1. Women can and do make responsible decisions for themselves, their families, their communities, and, increasingly, for the state of the world.

2. Women have the right to determine when, whether, why, with whom, and how to express their sexuality. Population policies must be based on the principle of respect for the sexual and bodily integrity of girls and women.

3. Women have the individual right and the social responsibility to decide whether, how, and when to have children and how many to have; no woman can be compelled to bear a child or be prevented from doing so against her will.

4. Violence against girls and women, their subjugation or exploitation, and other harmful practices such as genital mutilation or unnecessary medical procedures, violate basic human rights.

5. The fundamental sexual and reproductive rights of women cannot be subordinated, against a woman's will, to the interests of partners, family members, ethnic groups, religious institutions, health providers, researchers, policy makers, the state, or other actors.


What Works and Why

Colombia: Health for Women, Women for Health

In Colombia, the combination of government willingness, support from the Pan American Health Organization, and the action of feminists led to a national women's health policy called "Health for Women, Women for Health." This policy explicitly aims to reduce inequality between women and men and sees women as "subjects of the decisions over their lives, their bodies, their sexuality and their health."

Adhering to the four principles outlined above, it goes on to say: "The woman has the right to treatment and care from the health services as a whole being, with specific needs--according to her age, activity, social class, race and place of origin, and not to be treated exclusively as a biological producer.

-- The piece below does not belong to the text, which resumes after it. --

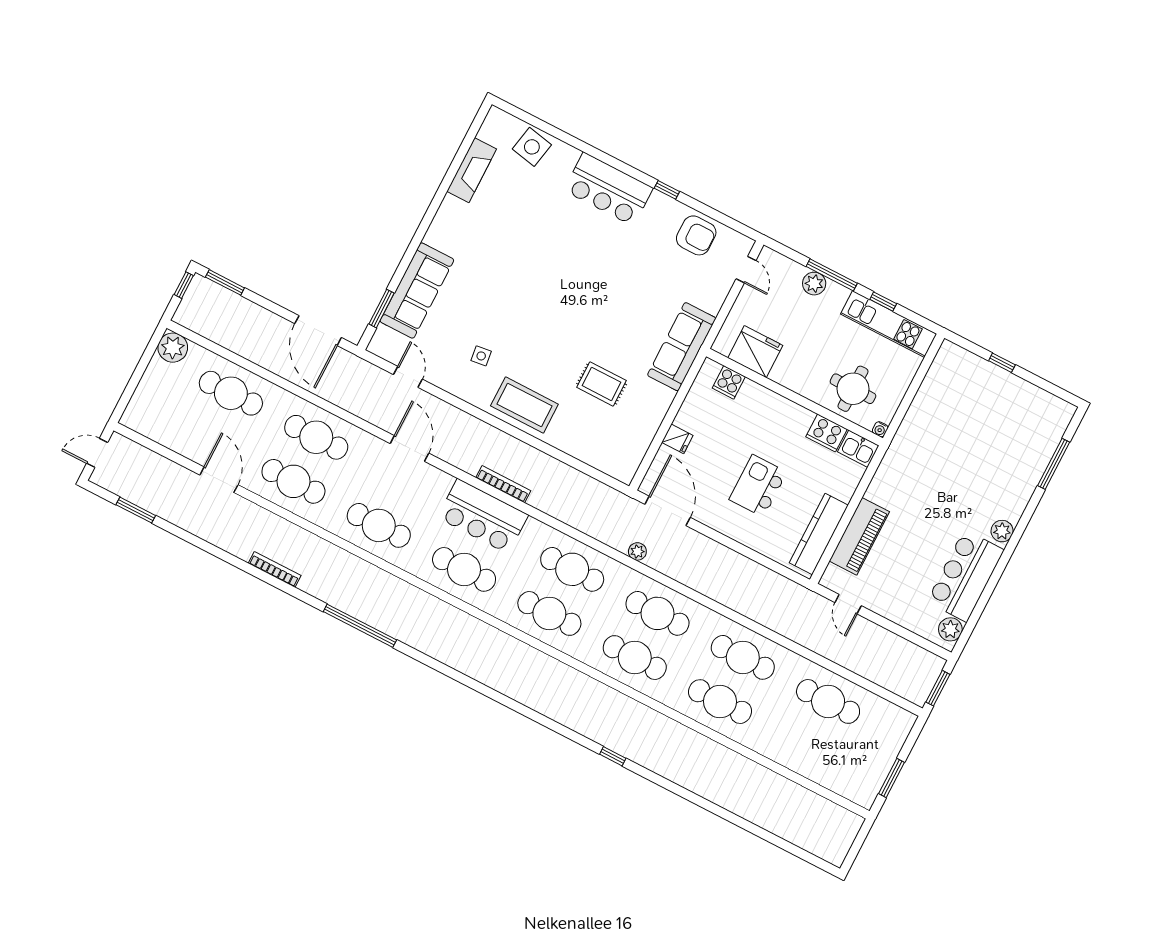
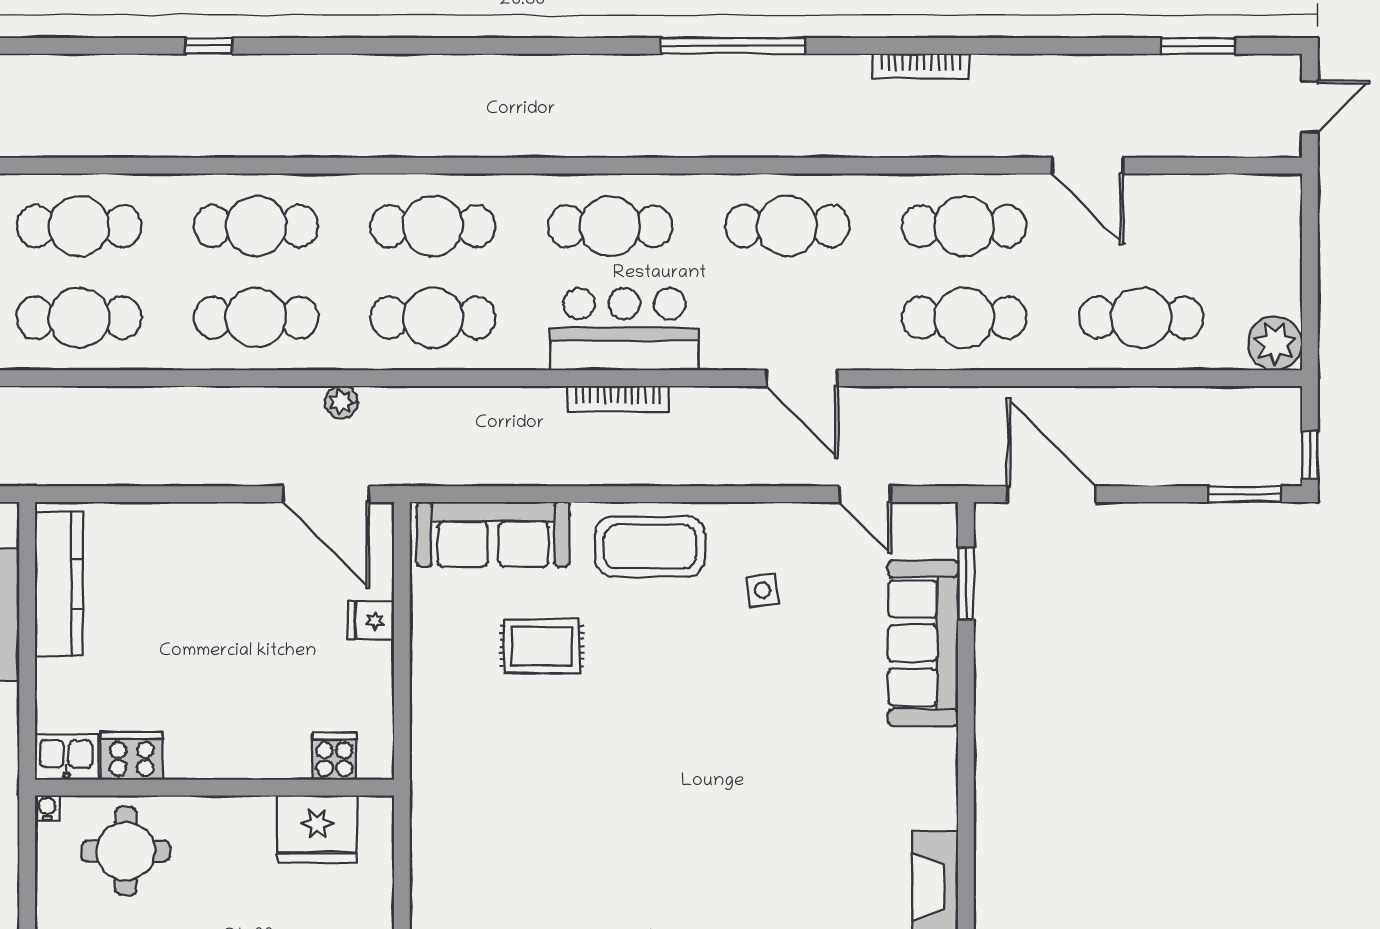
sofa: (682, 347) -> (493, 534), moved, turned 90
kitchen island: (758, 486) -> (199, 612), removed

She has the right to respectful and dignified treatment by health workers of her body, her fears, and her needs for intimacy and privacy."

The policy also recognizes the problem of violence against women, which it notes is the main cause of death among women fourteen to forty-four years of age. It also recognizes the need for special attention to adolescents. Regarding sexual and reproductive health, the policy states that the decision about the number of children they will bear is the right of individuals.